In spite of all the acreage they have to offer, the biggest building sites in New York have cultivated more cynicism than anything else. And when the developer Forest City Ratner swapped an ambitious Frank Gehry basketball arena at Atlantic Yards for a pedestrian design by Ellerbe Becket, even the most jaded cried foul. And so it seemed almost poetically appropriate that Bruce Ratner’s next step would be to try and re-insinuate himself into the public’s graces by mesmerizing us with a sinuous, snake-like wrap by SHoP Architects, the architectural equivalent of indie film stars.

Critics have charged Ratner with a classic case of bait-and-switch, but even under the new lineup, the arena’s prospects look dim. Ellerbe Becket is still on board, leaving many to wonder how meaningfully SHoP can reshape the design. And recently the city’s Independent Budget Office reported that the basketball arena stood to be a $40 million net loss to the city over 30 years, even as city subsidies to the project have ballooned to more than $772 million. Somewhere in the shuffle the original idea of a carefully orchestrated ensemble of great buildings well-knit into the community has been sidelined.
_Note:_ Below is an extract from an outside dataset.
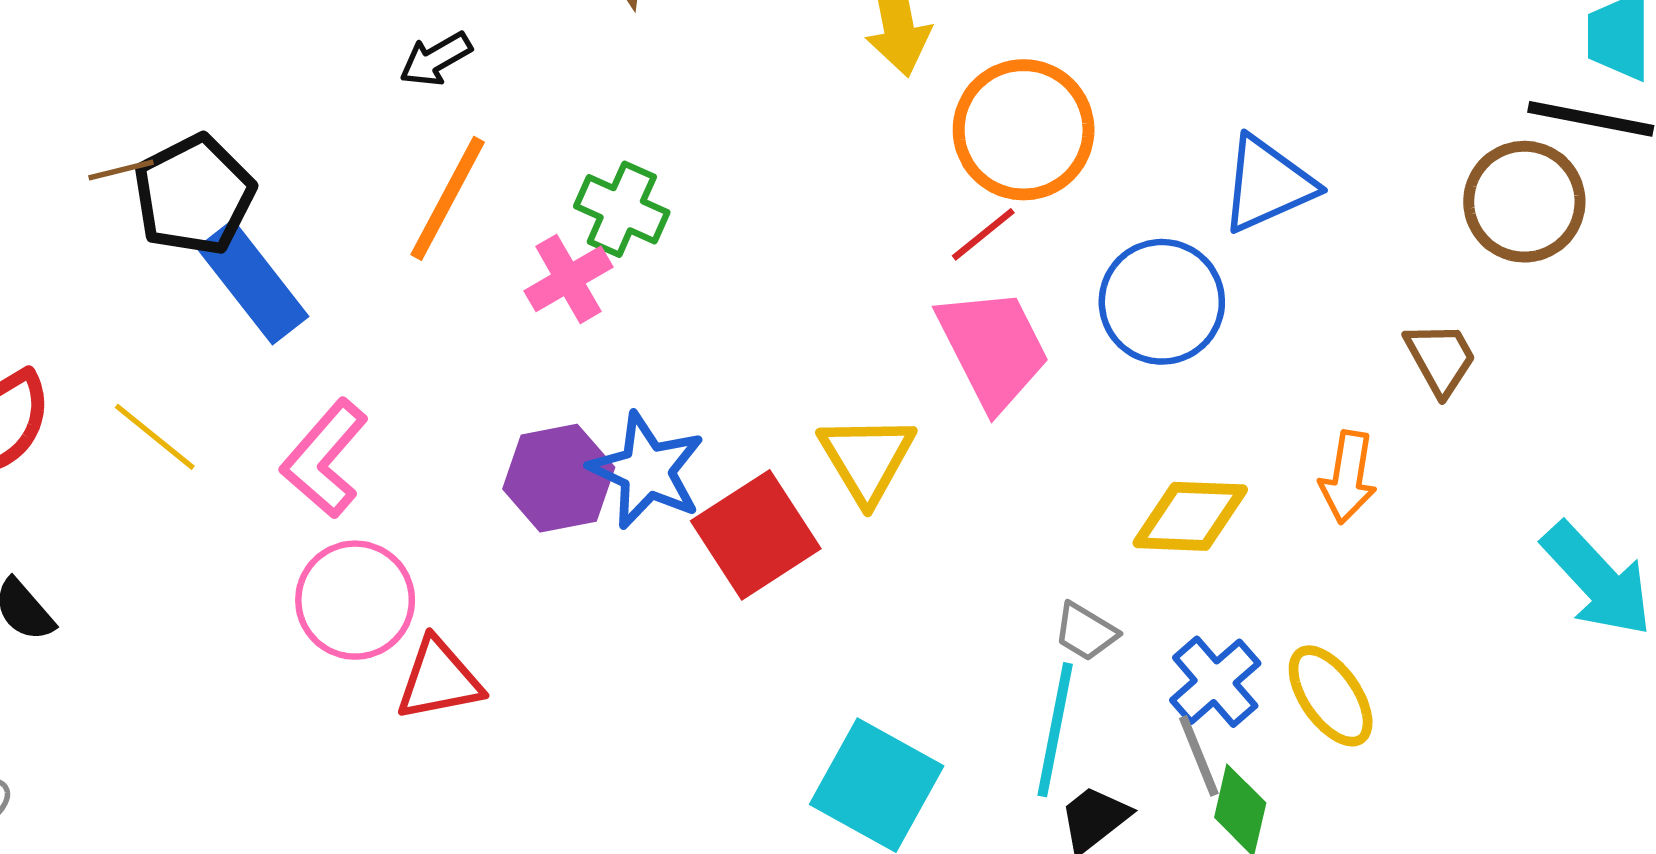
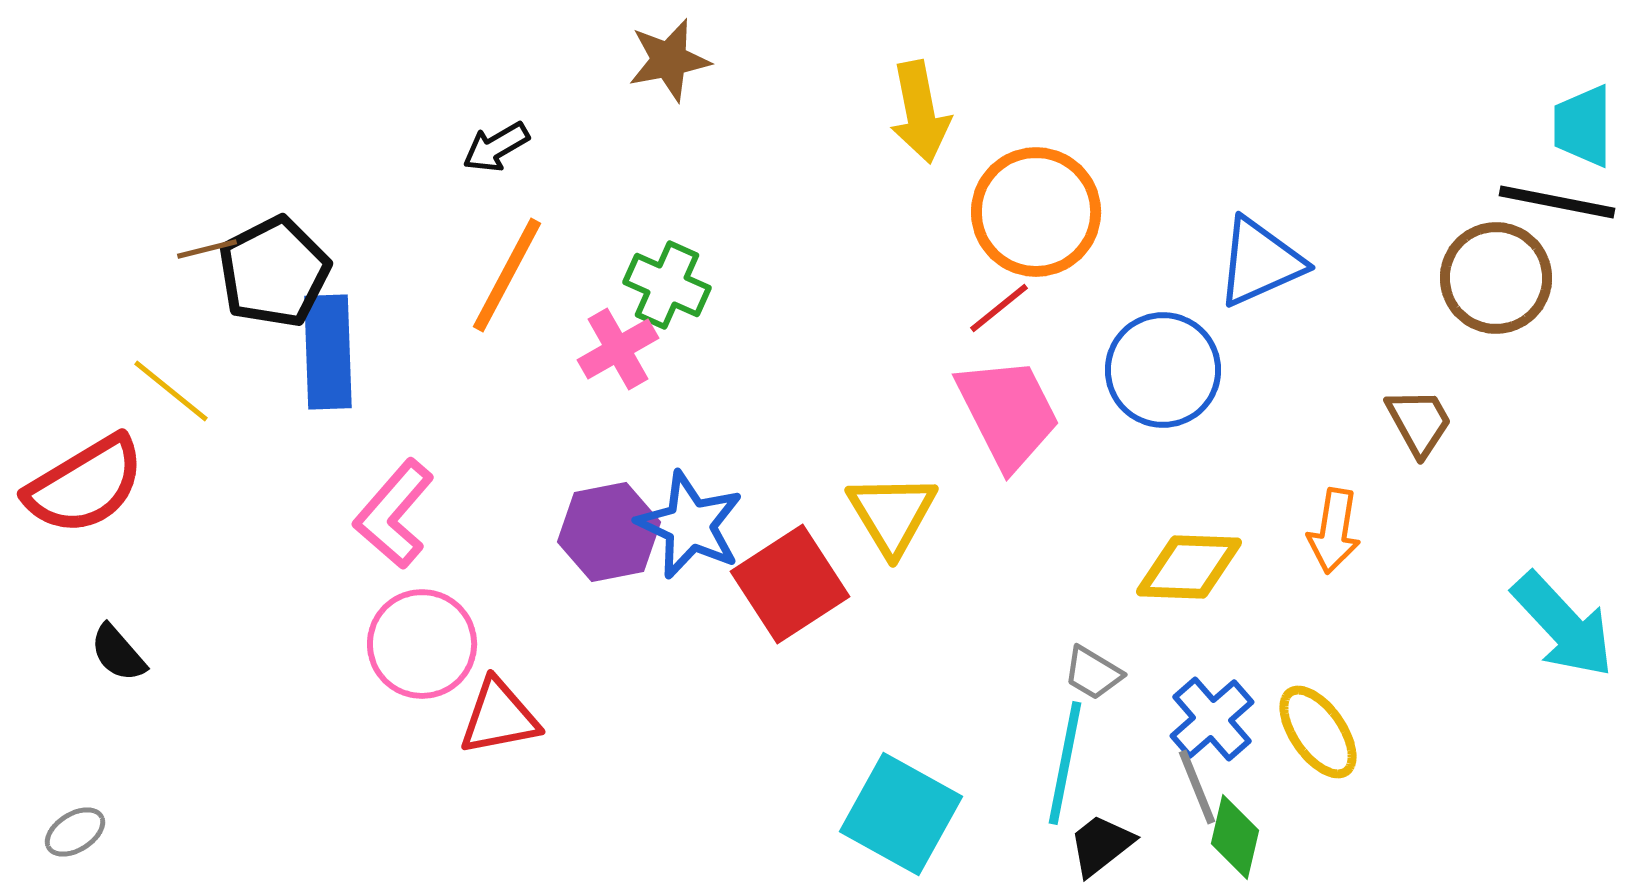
blue rectangle: (253, 282) -> (328, 352), turned 36
yellow line: (155, 437) -> (171, 391), moved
Together with the cringe-making face-off between developer Larry Silverstein and the Port Authority at ground zero, it is all too clear that ambitious public/private partnerships are currently beyond this generation’s skill set: Developers mistrust government’s staying power to see a project through to the finish; the public wants its voice heard, values mirrored, and vanities appeased; and officials just want to pose for the cameras at the groundbreaking and ribbon-cutting. It’s a recipe for dwindling expectations.
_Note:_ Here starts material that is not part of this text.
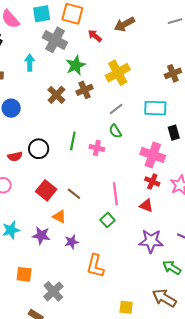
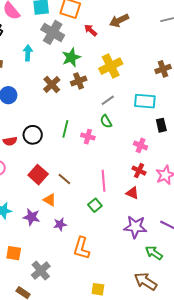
pink cross: (153, 155) -> (141, 145), size x0.6
yellow square: (126, 307) -> (98, 289), moved

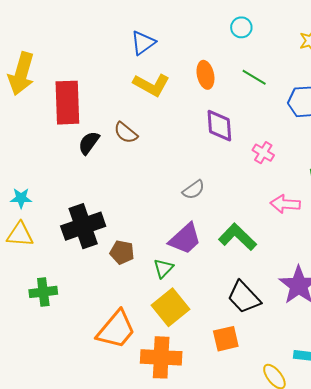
And from up close, it is downright painful to watch architects jerked around like some Manchurian Candidate’s puppets. Would more regulation help ease along the process and prevent eleventh-hour surprises? Is mandated accountability in order? Developer, architect, planner, and now professor Vishaan Chakrabarti, formerly of the Related Companies and recently named director of an expanded real estate development program at Columbia University, thinks not.

In a telephone interview, Chakrabarti said, “New York is a tricky place. It’s not a beauty-contest city like San Francisco. We don’t regulate design. And the reason has to do with our attitude about art. Most New Yorkers understand that along with some good art comes lots of bad art.” He also noted that in New York you can’t get away with bait-and-switch tactics more than once, or you’ll get a reputation. “People have long memories in this town,” he told me.

Chakrabarti’s very long view, so accepting of the mediocre and confident that the truly artful will rise above and endure, sounds more wise than cynical. Goethe described architecture as frozen music, an expression that suggests not only majesty and inevitability, but also motion so slow as to be invisible. Perhaps rather than try to force these gigantic projects into instant being, we should allow them to evolve more glacially like great performance pieces, with equally lasting consequences.